Productivity matters. I believe it matters more than pretty pages in visual journaling.

I say this after keeping a journal almost daily for over 62 years. (I started very, very early because it was important to me to note down what I saw, and because my mother liked that I was occupied.)

In my last post I talked about not worrying or stressing if everything on a page spread went together. The important thing is to keep sketching and observing.

You can thumb through your book when it’s filled or at the end of the week, and look at what connections your subconscious and conscious mind are making.

In the meantime keep in the flow.

The most important reason to do this is that your internal critic, if you have one and he’s vocal, won’t be able to get a word in edgewise.

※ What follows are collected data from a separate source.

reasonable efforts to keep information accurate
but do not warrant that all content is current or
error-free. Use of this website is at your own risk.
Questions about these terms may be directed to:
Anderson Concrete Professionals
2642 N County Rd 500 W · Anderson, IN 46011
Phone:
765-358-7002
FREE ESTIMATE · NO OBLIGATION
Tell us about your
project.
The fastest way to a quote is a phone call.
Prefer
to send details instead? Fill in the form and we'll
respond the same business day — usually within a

If he tries to attack your pages as “sucky” you can wave him off with a good natured nod.

You know what you set your intention to. You know that you wanted to observe and note things. You know that you wanted to test out a new brush pen, or work on your color mixing. You know so many more things than he can ever know about what you intended to do. He doesn’t have the information to tell you your work is sucky.

Intention is your armor against him. That and the pages and pages of evidence that you have been following through on your goals.

If you’ve just finished a particularly “rough” page and your internal critic pipes up about how sucky it is, or awful, boring, dull—whatever he likes to stick you with do this:

Physically SMILE and say (silently or aloud, your choice) what your intention was and how happy you are that you got x, y, and z accomplished. (X, y, and z being SPECIFIC things in your sketch or page layout that you really like and can savor.)

Your Editing Eye will help you find these things to savor the more you work and hone your skills. There is always at least one line, one dot of stubble you can enjoy and build on for next time. You Editing Eye will always talk to you in specifics that you can work on to change.

There isn’t much you can do to move off the block of “sucky” but if you look at your sketch and see that you needed more white space here, or less line pressure there, or that your angles around the eyes are off and you lost the likeness, well ALL those specific things can be worked on, whether it means you just have to slow down and work more carefully or that you have to take a class to understand color theory. 

Thinking and talking to yourself about your art in this positive way, which brings specific change, will allow you to keep working and keep making pages. And productivity is the quickest way to reach your goals.

Practice is the only path forward.

Which brings us back to the value of productivity. See how that works?

Start thinking and talking about your work in a different way. 

Be productive.

Productivity matters not because you’re practicing and producing more and more “pretty” pages.

Productivity matters because you are learning a whole new definition of what “pretty” is, within the context of learning and expanding your skills.